--- WHAT IS BEING ASKED ---
Here is a listing. Write it all out again exactly, but not its pictures.

--- GIVEN DATA ---
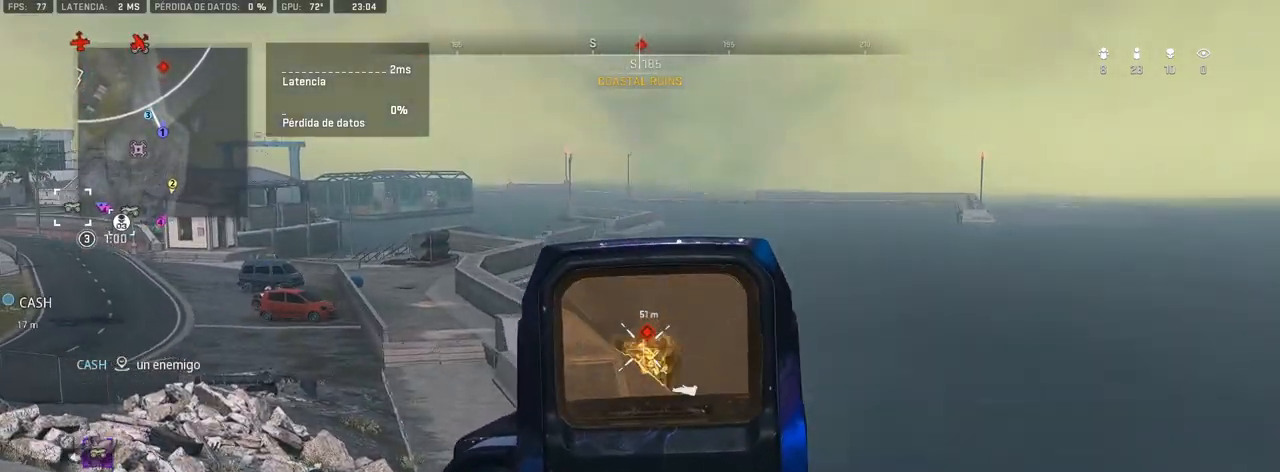
{"buttons": [], "left_stick": "up-left", "right_stick": "right", "events": [[133, "left_stick", "center"], [250, "L1", "up"], [250, "R1", "up"], [317, "right_stick", "down-left"], [417, "left_stick", "up-left"], [417, "right_stick", "center"], [467, "right_stick", "right"]]}
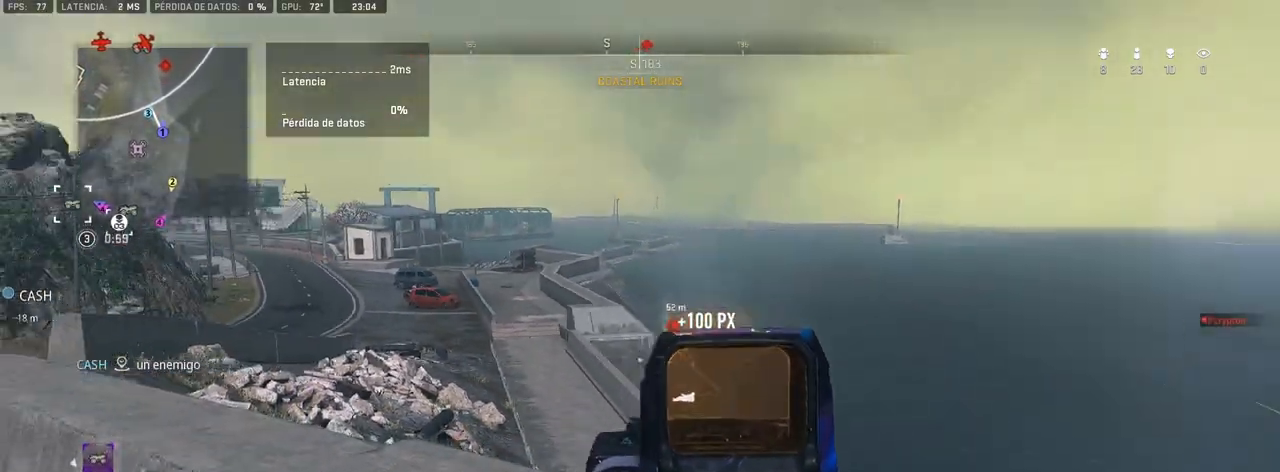
{"buttons": ["L1"], "left_stick": "center", "right_stick": "center", "events": [[17, "right_stick", "center"], [67, "left_stick", "up-right"], [183, "L1", "down"], [317, "left_stick", "center"]]}
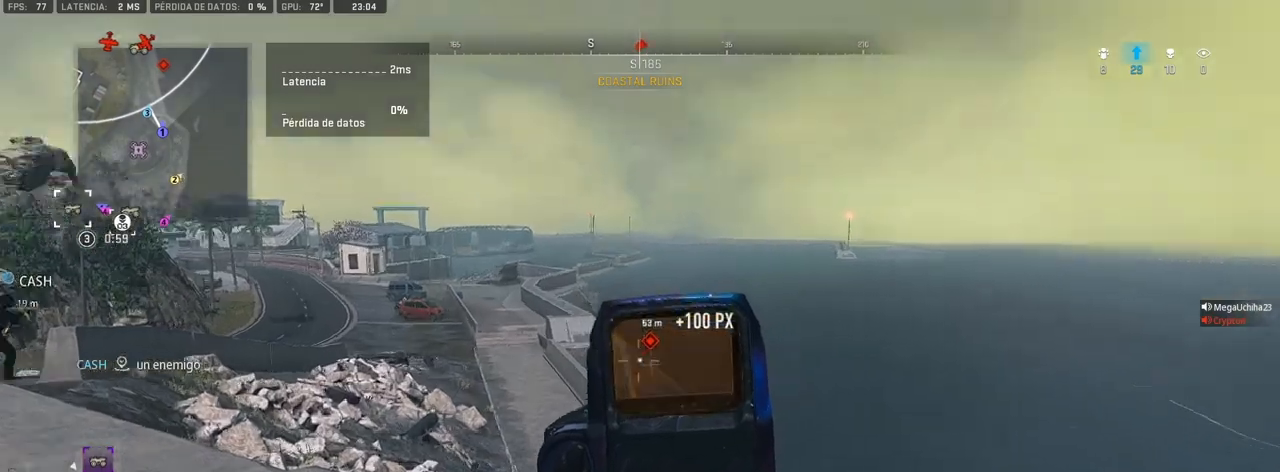
{"buttons": ["L1"], "left_stick": "right", "right_stick": "down-right", "events": [[483, "left_stick", "right"], [500, "right_stick", "down-right"]]}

--- WRITTEN REPLY ---
{"buttons": [], "left_stick": "up-left", "right_stick": "right", "events": [[133, "left_stick", "center"], [250, "L1", "up"], [250, "R1", "up"], [317, "right_stick", "down-left"], [417, "left_stick", "up-left"], [417, "right_stick", "center"], [467, "right_stick", "right"]]}
{"buttons": ["L1"], "left_stick": "center", "right_stick": "center", "events": [[17, "right_stick", "center"], [67, "left_stick", "up-right"], [183, "L1", "down"], [317, "left_stick", "center"]]}
{"buttons": ["L1"], "left_stick": "right", "right_stick": "down-right", "events": [[483, "left_stick", "right"], [500, "right_stick", "down-right"]]}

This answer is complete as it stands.